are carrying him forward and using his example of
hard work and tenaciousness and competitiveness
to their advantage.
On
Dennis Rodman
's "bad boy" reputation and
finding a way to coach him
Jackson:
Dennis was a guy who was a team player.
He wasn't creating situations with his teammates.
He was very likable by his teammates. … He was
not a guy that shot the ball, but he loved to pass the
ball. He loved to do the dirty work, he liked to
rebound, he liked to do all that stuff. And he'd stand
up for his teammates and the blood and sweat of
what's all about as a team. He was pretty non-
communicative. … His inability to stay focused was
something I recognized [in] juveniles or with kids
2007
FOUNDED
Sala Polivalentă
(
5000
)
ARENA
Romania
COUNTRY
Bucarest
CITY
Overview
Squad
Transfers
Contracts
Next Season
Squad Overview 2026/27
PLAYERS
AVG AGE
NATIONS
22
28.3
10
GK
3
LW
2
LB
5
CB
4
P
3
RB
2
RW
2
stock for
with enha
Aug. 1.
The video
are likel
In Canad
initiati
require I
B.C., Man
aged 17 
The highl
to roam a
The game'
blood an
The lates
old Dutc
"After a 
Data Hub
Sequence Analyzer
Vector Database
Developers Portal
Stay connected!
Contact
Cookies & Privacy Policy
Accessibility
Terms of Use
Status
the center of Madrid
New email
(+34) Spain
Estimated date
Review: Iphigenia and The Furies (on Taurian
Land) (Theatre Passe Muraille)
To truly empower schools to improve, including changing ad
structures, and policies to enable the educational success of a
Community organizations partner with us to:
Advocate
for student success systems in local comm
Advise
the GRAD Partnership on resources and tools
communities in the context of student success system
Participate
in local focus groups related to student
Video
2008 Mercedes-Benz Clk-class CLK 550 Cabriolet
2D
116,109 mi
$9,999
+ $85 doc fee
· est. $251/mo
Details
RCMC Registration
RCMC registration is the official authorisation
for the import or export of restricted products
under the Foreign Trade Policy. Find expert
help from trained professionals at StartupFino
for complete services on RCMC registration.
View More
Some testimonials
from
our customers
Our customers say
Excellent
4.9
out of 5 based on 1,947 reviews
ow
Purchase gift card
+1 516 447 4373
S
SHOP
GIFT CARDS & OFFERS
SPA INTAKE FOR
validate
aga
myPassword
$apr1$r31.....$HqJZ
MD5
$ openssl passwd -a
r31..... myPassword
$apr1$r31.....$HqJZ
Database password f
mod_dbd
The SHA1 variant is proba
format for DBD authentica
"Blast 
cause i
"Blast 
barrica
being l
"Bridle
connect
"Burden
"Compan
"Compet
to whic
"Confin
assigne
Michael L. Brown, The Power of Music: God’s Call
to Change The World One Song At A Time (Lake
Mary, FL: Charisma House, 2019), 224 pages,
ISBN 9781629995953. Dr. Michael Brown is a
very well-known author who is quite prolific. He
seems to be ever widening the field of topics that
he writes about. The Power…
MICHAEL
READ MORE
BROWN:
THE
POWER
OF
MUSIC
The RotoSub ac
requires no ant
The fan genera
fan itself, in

● ● ● ● ●

Rewrite the lines above, starting with the very first and ending with the one that contains "not a guy that", and switch "teammates" to "colleagues" while leaving everything else unchanged.

are carrying him forward and using his example of
hard work and tenaciousness and competitiveness
to their advantage.
On
Dennis Rodman
's "bad boy" reputation and
finding a way to coach him
Jackson:
Dennis was a guy who was a team player.
He wasn't creating situations with his colleagues.
He was very likable by his colleagues. … He was
not a guy that shot the ball, but he loved to pass the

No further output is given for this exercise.